YOUR ASSIGNMENT – Take from the listing each line that has the string "needed".

___ SUPPLIED DATA ___

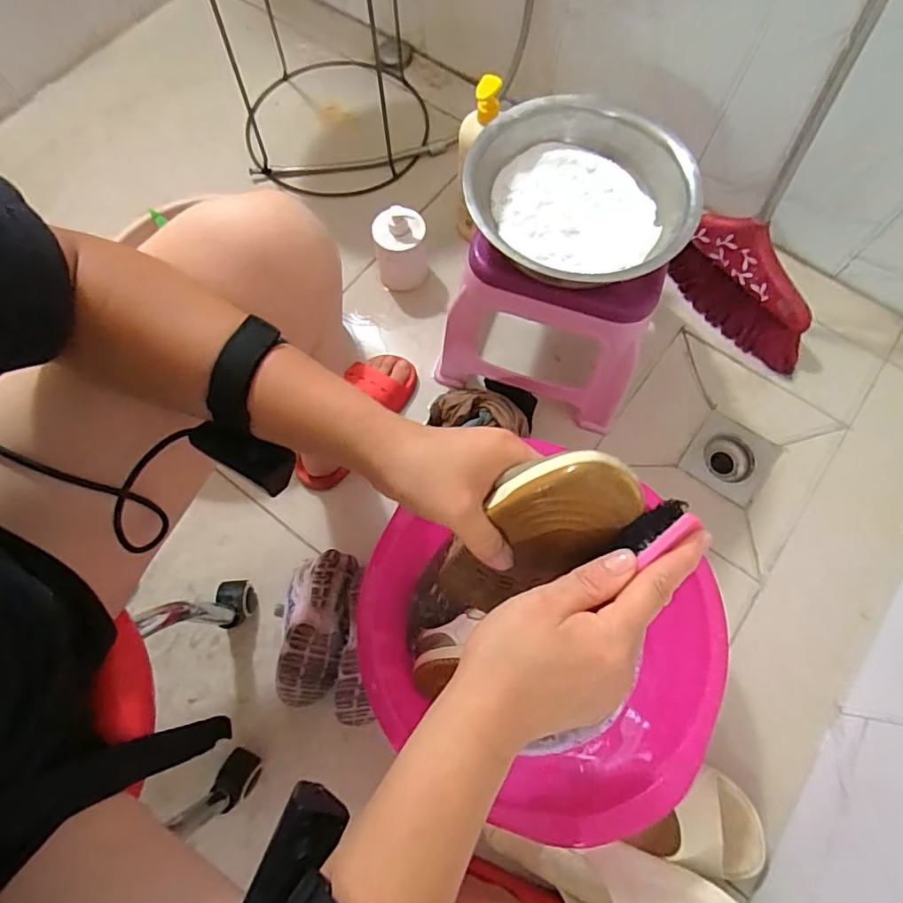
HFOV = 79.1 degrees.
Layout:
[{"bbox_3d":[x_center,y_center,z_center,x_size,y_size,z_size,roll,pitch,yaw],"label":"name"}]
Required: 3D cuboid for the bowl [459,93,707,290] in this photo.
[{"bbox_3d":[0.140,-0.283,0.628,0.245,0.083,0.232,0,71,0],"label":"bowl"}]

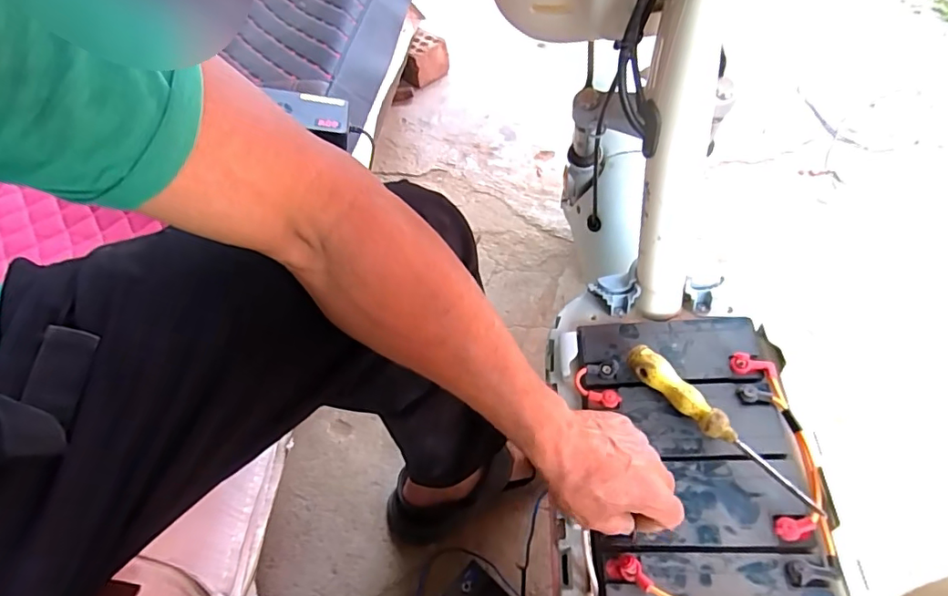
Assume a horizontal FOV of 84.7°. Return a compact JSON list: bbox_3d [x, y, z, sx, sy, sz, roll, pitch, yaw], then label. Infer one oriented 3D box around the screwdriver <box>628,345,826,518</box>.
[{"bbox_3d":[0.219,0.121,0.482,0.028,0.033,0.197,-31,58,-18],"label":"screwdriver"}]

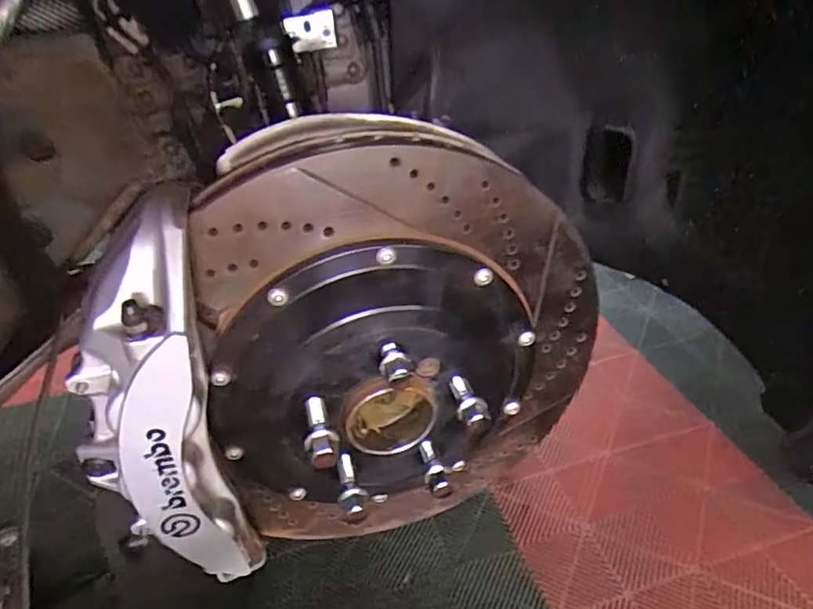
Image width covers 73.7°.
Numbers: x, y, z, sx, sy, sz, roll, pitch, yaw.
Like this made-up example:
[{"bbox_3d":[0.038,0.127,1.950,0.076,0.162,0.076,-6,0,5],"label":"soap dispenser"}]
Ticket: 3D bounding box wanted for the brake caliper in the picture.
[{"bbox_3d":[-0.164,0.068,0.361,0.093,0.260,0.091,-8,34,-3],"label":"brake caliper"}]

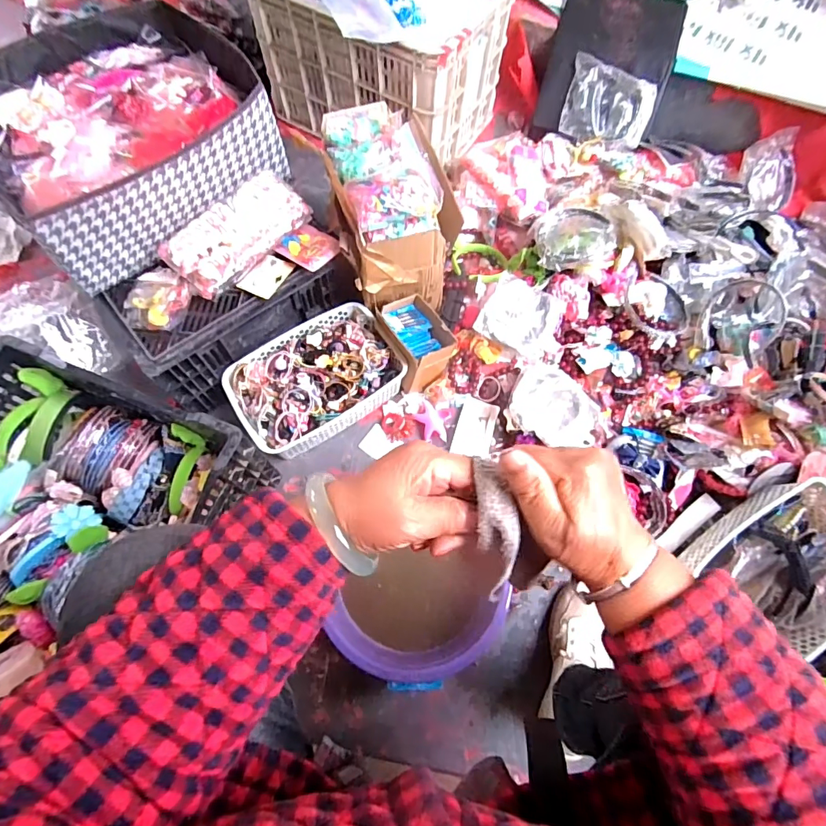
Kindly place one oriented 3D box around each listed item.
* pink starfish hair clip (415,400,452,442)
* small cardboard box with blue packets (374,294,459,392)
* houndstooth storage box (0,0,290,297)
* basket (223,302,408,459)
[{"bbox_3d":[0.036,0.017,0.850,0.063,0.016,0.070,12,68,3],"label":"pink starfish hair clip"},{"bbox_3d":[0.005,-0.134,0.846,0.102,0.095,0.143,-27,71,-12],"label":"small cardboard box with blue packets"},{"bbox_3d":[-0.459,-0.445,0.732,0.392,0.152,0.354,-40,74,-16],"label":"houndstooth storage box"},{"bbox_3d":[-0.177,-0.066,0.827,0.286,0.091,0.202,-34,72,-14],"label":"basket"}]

___
___ SUPPLIED DATA ___

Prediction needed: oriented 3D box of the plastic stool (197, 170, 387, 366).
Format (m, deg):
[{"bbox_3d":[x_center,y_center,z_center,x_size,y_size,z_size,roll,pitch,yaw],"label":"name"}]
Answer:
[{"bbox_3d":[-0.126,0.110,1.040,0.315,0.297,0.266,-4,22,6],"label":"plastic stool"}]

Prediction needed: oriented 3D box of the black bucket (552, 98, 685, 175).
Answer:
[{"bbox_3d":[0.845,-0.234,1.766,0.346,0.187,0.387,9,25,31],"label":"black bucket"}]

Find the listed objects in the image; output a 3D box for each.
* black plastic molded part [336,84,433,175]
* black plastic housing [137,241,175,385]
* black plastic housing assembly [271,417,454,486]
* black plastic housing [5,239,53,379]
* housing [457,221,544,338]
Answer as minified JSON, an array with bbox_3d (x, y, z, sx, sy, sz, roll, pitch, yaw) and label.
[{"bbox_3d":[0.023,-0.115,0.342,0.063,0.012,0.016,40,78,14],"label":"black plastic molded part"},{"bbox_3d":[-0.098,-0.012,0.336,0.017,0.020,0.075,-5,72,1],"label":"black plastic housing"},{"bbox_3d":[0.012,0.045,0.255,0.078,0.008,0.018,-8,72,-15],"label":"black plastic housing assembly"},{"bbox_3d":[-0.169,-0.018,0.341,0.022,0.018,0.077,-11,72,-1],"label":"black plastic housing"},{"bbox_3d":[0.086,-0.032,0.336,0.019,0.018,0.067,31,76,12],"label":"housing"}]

___
___ SUPPLIED DATA ___

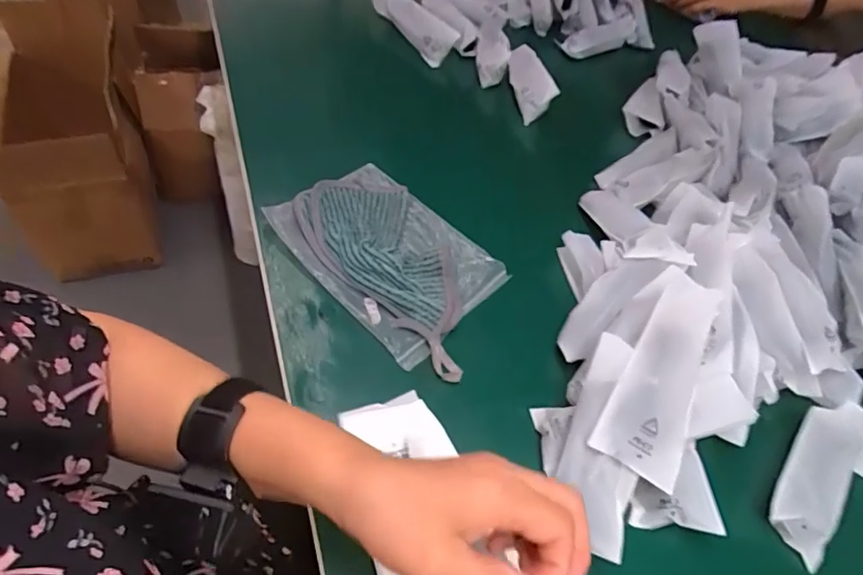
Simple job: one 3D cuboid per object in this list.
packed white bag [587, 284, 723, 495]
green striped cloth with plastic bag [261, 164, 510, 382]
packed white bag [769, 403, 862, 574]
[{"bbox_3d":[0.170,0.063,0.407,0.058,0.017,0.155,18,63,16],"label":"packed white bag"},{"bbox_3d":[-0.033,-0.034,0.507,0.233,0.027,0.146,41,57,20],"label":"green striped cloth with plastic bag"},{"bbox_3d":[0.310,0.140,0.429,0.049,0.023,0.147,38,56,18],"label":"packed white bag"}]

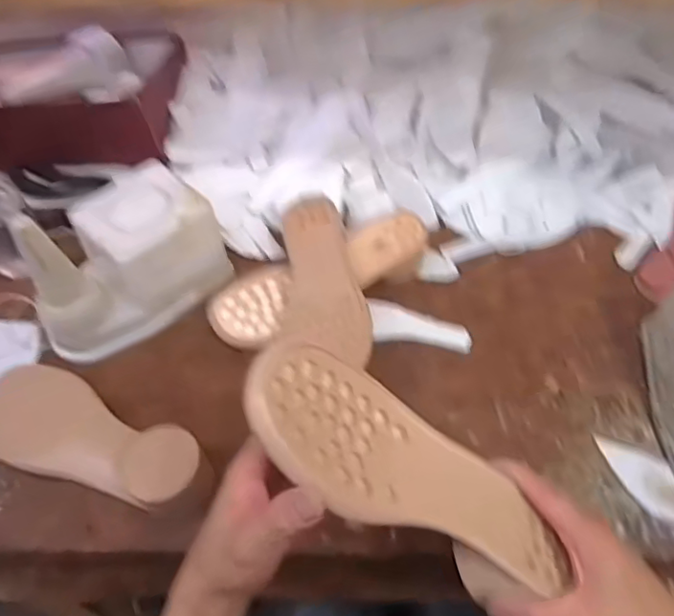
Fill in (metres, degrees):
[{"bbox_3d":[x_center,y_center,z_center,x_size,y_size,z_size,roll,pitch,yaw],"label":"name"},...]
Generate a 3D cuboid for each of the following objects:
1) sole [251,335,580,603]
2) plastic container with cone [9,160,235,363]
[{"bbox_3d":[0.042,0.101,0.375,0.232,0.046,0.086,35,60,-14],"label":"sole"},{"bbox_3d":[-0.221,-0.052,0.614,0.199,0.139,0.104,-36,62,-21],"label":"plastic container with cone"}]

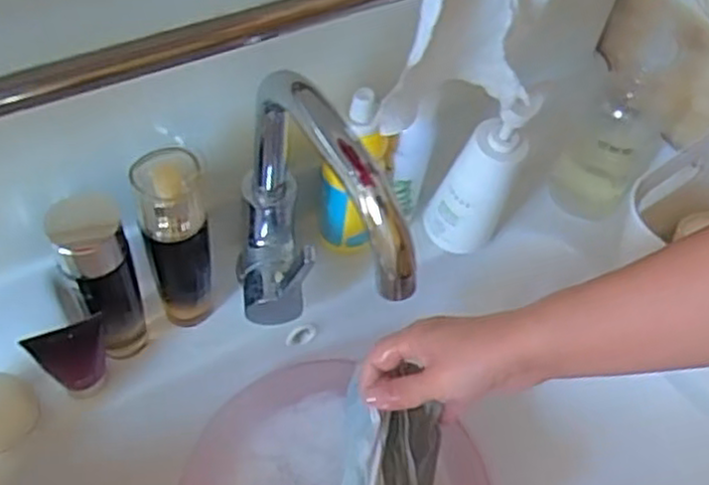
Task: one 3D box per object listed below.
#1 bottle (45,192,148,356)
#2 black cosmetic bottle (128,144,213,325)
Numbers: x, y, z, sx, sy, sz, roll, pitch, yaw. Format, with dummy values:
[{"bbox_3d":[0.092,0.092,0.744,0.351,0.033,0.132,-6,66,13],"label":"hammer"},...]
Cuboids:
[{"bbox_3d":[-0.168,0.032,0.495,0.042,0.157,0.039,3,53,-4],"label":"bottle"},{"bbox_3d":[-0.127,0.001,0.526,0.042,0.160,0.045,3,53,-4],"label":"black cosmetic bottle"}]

___

SOLVED EXERCISE –
Prediction needed: oriented 3D box of the plastic stool (197, 170, 387, 366).
Prediction needed: oriented 3D box of the black bucket (552, 98, 685, 175).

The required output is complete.